Bundaberg Police Acting Inspector Joe Hildred said reports had been received about two men living along the foreshore, but officers believed there were about six homeless occupying the area at varying times.
"Police have tried to encourage them to go to hostels and other men's shelters," he said.
"Staff have been, over the past few weeks, encouraging these men to seek accommodation and have even gone to the trouble of taking them to these hostels.
"We've received information that they don't want to abide by the rules of the shelter - some hostels are alcohol-free and impose curfews."
Acting Inspector Hildred said vagrancy had once been a punishable offence under Queensland law.
"There's no offence for that any more and we are limited in what police action we can take," he said.
"We don't permit sleeping in public places.
"We have been working with the council and, as recently as Wednesday, it was discussed in a meeting with Bargara police."
While the men might not be committing a legal offence, they were in breach of local council by-laws.

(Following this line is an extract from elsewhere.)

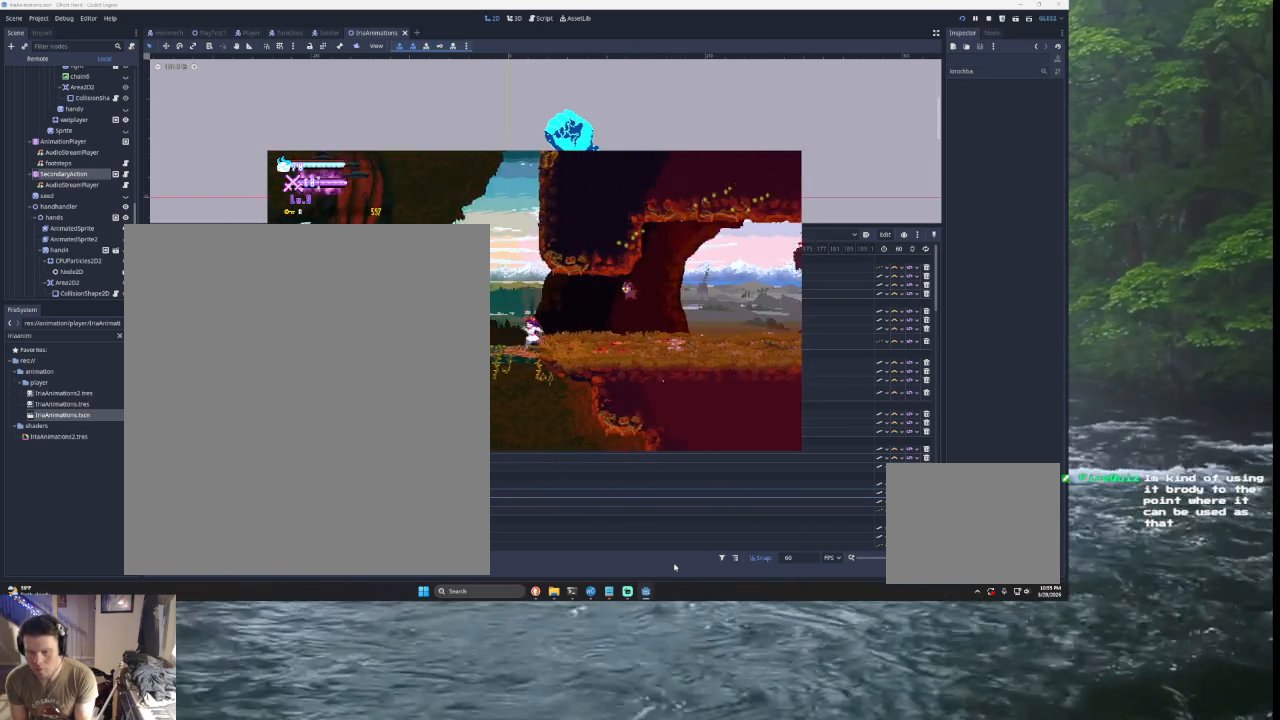
{"buttons": [], "left_stick": "left", "right_stick": "center", "events": []}
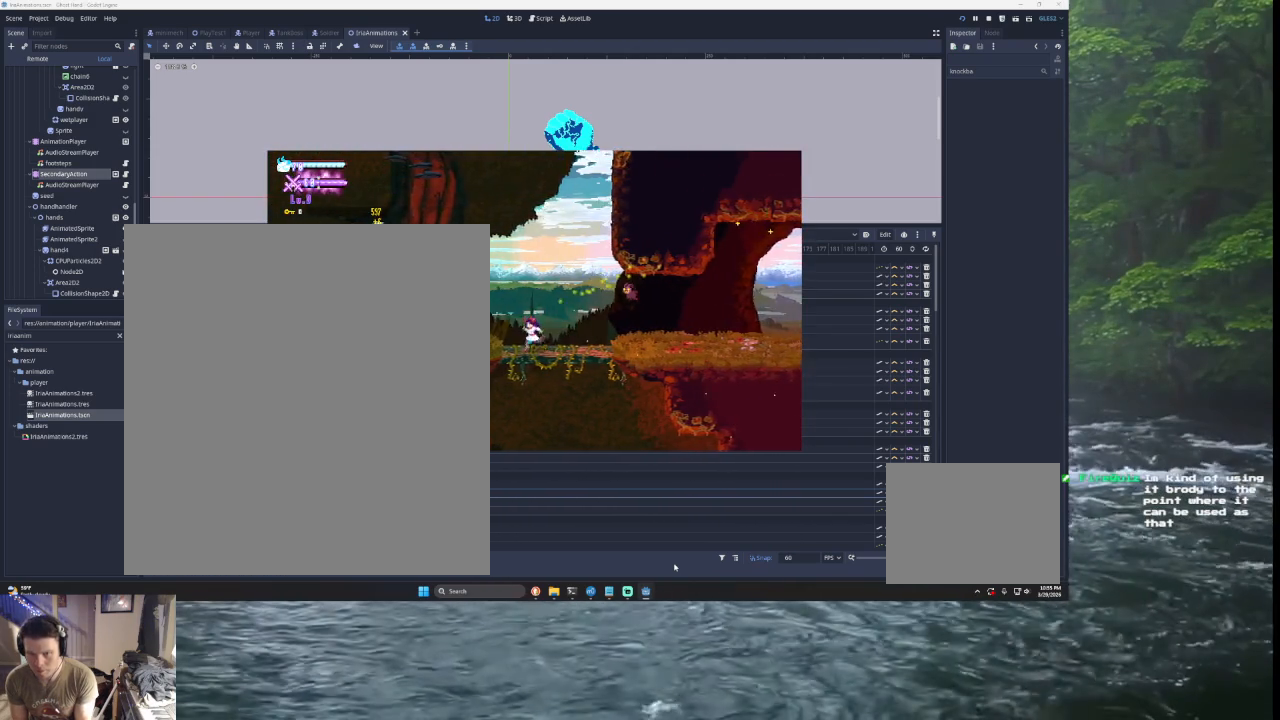
{"buttons": ["TRIANGLE"], "left_stick": "left", "right_stick": "center", "events": [[100, "TRIANGLE", "down"], [333, "TRIANGLE", "up"], [400, "TRIANGLE", "down"]]}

Bargara division representative Greg Barnes said while the council sympathised with their current situation, the act of vagrancy simply could not continue.
"It's bad enough when you go to use a barbecue and there's someone sleeping there," he said.
"They're putting all their belongings in plastic bags, leaving them in hedges.
"They are consuming alcohol like it's going out of fashion."
Cr Barnes said there had also been complaints of inappropriate behaviour, including urinating in public.
"At the end of the day, the overall welfare of these people must be the primary concern," he said.
Bargara Police Sergeant Matt Steinhardt said they were helping the men link in with support services.
"We're stepping up our patrols - day and night - to encourage them to seek some help," Sgt Steinhardt said.